Константин Паустовский - Блистающие облака
Остовы игрушечных шхун лежали вверх килями на подоконнике и сохли на ветру. Кузнецов в очках, похожий на дряхлого и любимого дедушку, пилил лобзиком фанеру.
- Клипер вот затеял.- Он кивнул на кораблик, стоявший на игрушечных стапелях.- Теперь это, знаете, история,- клиперов уже нет. Последний переделали под плавучий маяк в Таганроге. А в мое время красавцы были клипера,- чай возили вокруг всей Африки в Европу. О Суэцком канале в те времена еще никто не мечтал.
Нинке Кузнецов подарил яхту с громадным парусом. Ореховый лак ее бледно сверкал на солнце.
Нина застенчиво приняла подарок, потом спряталась за Левшина.
На Слободку ехали страшно долго,- так, по крайней мере, показалось Бергу. Доктор потрепал девочку по щеке, отвел Берга в сторону.
- Я ее подготовил. С девочкой пойду я и Левшин. Вы останетесь здесь.

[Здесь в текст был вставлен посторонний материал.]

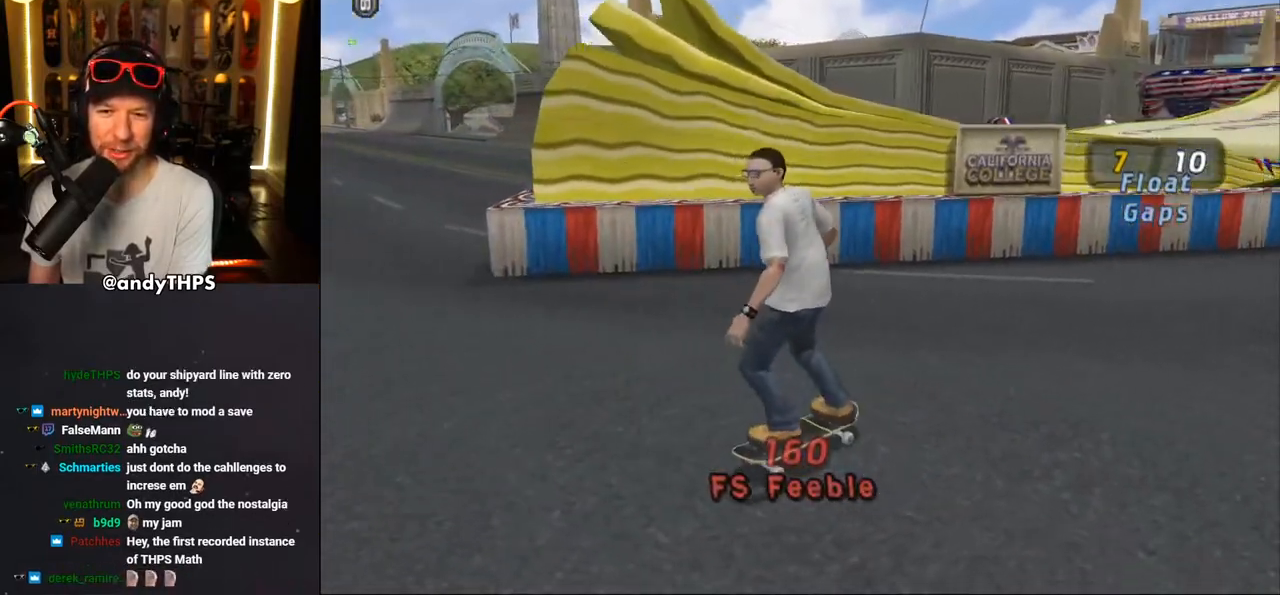
{"buttons": ["CROSS", "DPAD_DOWN", "DPAD_RIGHT"], "left_stick": "center", "right_stick": "center", "events": [[133, "CROSS", "down"]]}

Думаю, что сегодня вы увидите маленькое чудо.
Он улыбнулся, но вместо улыбки лицо его сморщилось в нервную гримасу.
Они ушли. Обручев ходил по комнате, вынул из ящика яхту и долго вертел ее в руках. В голове скакали клочки несуразных мыслей: "Сколько она стоит? Да, да, да... значит, так. Полтора рубля и дом на Черноморской номер пятнадцать".
Он повертел яхту, спрятал ее в ящик. Руки его тряслись, он засунул их в карманы. Говорить он не мог: губы дергала судорога. Берг сидел спиной к окну и прислушивался. Обручев обернулся. Берг вздрогнул, уронил папиросу.
- Тише вы,- сказал он с ненавистью.- Не скрипите ботинками!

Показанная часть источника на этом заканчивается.